=== Begin Enclosure ===
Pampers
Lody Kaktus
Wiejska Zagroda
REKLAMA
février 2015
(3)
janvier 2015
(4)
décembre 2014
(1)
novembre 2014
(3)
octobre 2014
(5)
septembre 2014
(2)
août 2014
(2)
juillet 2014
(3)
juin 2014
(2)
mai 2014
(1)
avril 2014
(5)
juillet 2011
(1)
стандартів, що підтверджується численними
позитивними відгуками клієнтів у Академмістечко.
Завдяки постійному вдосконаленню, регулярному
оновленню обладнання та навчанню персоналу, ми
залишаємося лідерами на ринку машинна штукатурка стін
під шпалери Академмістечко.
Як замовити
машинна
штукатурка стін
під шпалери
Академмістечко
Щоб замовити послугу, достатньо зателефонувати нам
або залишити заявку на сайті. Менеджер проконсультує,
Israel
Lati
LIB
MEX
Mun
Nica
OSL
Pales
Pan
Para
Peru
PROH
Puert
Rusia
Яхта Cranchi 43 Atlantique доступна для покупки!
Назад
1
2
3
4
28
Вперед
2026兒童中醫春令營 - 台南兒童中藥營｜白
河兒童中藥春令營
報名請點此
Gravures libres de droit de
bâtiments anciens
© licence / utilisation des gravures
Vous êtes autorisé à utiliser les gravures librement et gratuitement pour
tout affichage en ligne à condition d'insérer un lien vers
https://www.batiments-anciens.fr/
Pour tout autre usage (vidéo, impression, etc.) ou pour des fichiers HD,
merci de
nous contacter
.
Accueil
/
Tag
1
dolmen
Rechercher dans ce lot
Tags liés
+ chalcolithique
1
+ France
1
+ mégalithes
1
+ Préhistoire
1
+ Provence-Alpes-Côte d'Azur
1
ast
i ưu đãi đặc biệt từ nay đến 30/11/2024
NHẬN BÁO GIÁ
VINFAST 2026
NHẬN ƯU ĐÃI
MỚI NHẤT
=== End Enclosure ===
Written task:
Format the lines from the start of the records through the line containing "Vous êtes autorisé", inclusive, as a Markdown table with the columns No. and Text. Number each line in No. and leave out any blank lines.

Reply:
| No. | Text |
|---|---|
| 1 | Pampers |
| 2 | Lody Kaktus |
| 3 | Wiejska Zagroda |
| 4 | REKLAMA |
| 5 | février 2015 |
| 6 | (3) |
| 7 | janvier 2015 |
| 8 | (4) |
| 9 | décembre 2014 |
| 10 | (1) |
| 11 | novembre 2014 |
| 12 | (3) |
| 13 | octobre 2014 |
| 14 | (5) |
| 15 | septembre 2014 |
| 16 | (2) |
| 17 | août 2014 |
| 18 | (2) |
| 19 | juillet 2014 |
| 20 | (3) |
| 21 | juin 2014 |
| 22 | (2) |
| 23 | mai 2014 |
| 24 | (1) |
| 25 | avril 2014 |
| 26 | (5) |
| 27 | juillet 2011 |
| 28 | (1) |
| 29 | стандартів, що підтверджується численними |
| 30 | позитивними відгуками клієнтів у Академмістечко. |
| 31 | Завдяки постійному вдосконаленню, регулярному |
| 32 | оновленню обладнання та навчанню персоналу, ми |
| 33 | залишаємося лідерами на ринку машинна штукатурка стін |
| 34 | під шпалери Академмістечко. |
| 35 | Як замовити |
| 36 | машинна |
| 37 | штукатурка стін |
| 38 | під шпалери |
| 39 | Академмістечко |
| 40 | Щоб замовити послугу, достатньо зателефонувати нам |
| 41 | або залишити заявку на сайті. Менеджер проконсультує, |
| 42 | Israel |
| 43 | Lati |
| 44 | LIB |
| 45 | MEX |
| 46 | Mun |
| 47 | Nica |
| 48 | OSL |
| 49 | Pales |
| 50 | Pan |
| 51 | Para |
| 52 | Peru |
| 53 | PROH |
| 54 | Puert |
| 55 | Rusia |
| 56 | Яхта Cranchi 43 Atlantique доступна для покупки! |
| 57 | Назад |
| 58 | 1 |
| 59 | 2 |
| 60 | 3 |
| 61 | 4 |
| 62 | 28 |
| 63 | Вперед |
| 64 | 2026兒童中醫春令營 - 台南兒童中藥營｜白 |
| 65 | 河兒童中藥春令營 |
| 66 | 報名請點此 |
| 67 | Gravures libres de droit de |
| 68 | bâtiments anciens |
| 69 | © licence / utilisation des gravures |
| 70 | Vous êtes autorisé à utiliser les gravures librement et gratuitement pour |